Before and After: A $1,500 Redo Peps Up This 250-Square-Foot Studio
Many people envision their ideal living situation as big and open—but as anyone living in a big city knows, sometimes you have to take what you can get. For Meaghan Shanley, an interiors publicist at Nylon Consulting, that was a 250-square-foot, white-washed apartment in a circa 1910 building on the Upper West Side of New York City. “A year or so after moving in, I realized how much I hated the stark white walls because they made the apartment feel generic and a little bit cold,” Meaghan admits. “So I decided to redo the whole thing to give it the cozy and inviting feeling I really cherish in a home.” She may be a publicist, but Meaghan knows a thing or two about design.
Like any city dweller, Meaghan wanted to be greeted with a sense of warmth and comfort when she walked into her apartment, no matter how small it was. The bright white walls and limited natural light didn’t prove to be the most winning combination, so she set a budget of $1,500, saved up, and found inspiration both online and from her interior designer clients. “I’ve always found wallpaper to be transformative, so I started the process there,” Meaghan says.
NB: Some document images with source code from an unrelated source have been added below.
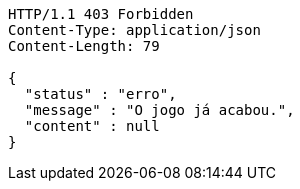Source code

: [source,http,options="nowrap"]
----
HTTP/1.1 403 Forbidden
Content-Type: application/json
Content-Length: 79

{
  "status" : "erro",
  "message" : "O jogo já acabou.",
  "content" : null
}
----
She spent weeks scouring the internet for a print that would instantly elevate her space before finally landing on a calming eucalyptus pattern from Etsy. Next came the painting, which presented another challenge because the color had to be perfect. For two of the walls, she opted for a rich shade of navy (Behr’s Midnight in the Tropics) that also appears throughout the wallpaper. “I didn’t want the apartment to feel too dark, so I left the exposed white-painted brick wall that extends from the front door all the way to the back of the apartment,” Meaghan says.
Once the walls were complete, she moved onto the floor, which, for the most part, she left alone because Meaghan is a firm believer in the simplistic beauty of hardwood. However, in the living area of the studio, she decided to layer a jute rug from nuLOOM under an antique Persian from The Rug Collective and topped them both with a custom-made coffee table that she designed with a Belmar, New Jersey-based woodworker. “I’m from a beach town in New Jersey, so this coffee table feels like a charming reminder of home,” Meaghan says.
Next came the accent pieces and decorative details that give the apartment those finishing touches which confirm that someone does, in fact, live here. “I really wanted it to feel like home, not just a place where I sleep,” Meaghan says. “Incorporating meaningful pieces, like the vintage writing desk my parents gave me, was an important factor in the decoration process.” In fact, the desk was originally white and didn’t quite fit in the newly redecorated space, so she swathed it in a deep shade of forest green (Behr’s Secluded Woods) and set it against the only white wall in the apartment. Even though Meaghan managed to use quite a few pieces she already owned, she added a few new finds to the mix. For example, tucked into the old desk sits a glamorous leather chair by Kelly Hoppen for SONDER Living.
“One of my favorite pieces is always a clever surprise to people who have never seen it before,” she says about The Urban Electric Co. table lamp on the white dresser to the left of the sofa, which turns on and off when you tap the metal base with your finger. In the same nook, which is by one of the apartment’s three windows, is an Anthropologie wine rack that houses some of her favorite reds for movie nights on the sofa. A vignette in the opposite corner, just outside the walk-in kitchen, is a plush Chesterfield armchair from Joss & Main, which she paired with another sleek piece from SONDER Living, a geometric, metallic end table.
“As much as I love the bold, obvious elements, some of my favorite additions are the tiny details that you may not notice unless you’re looking for them,” Meaghan says. The whimsical knobs from Anthropologie that she used on the cabinets and the UHURU nightstand that’s made from reclaimed beams, are two such details. Another sweet touch? Using the wallpaper on the inset panels of the closet door to help it blend in.
“Looking back on it, there are so many things I’d change because my style is always evolving, but this definitely feels so much more like home and more like me than it did when I first moved in,” Meaghan says of her completed space.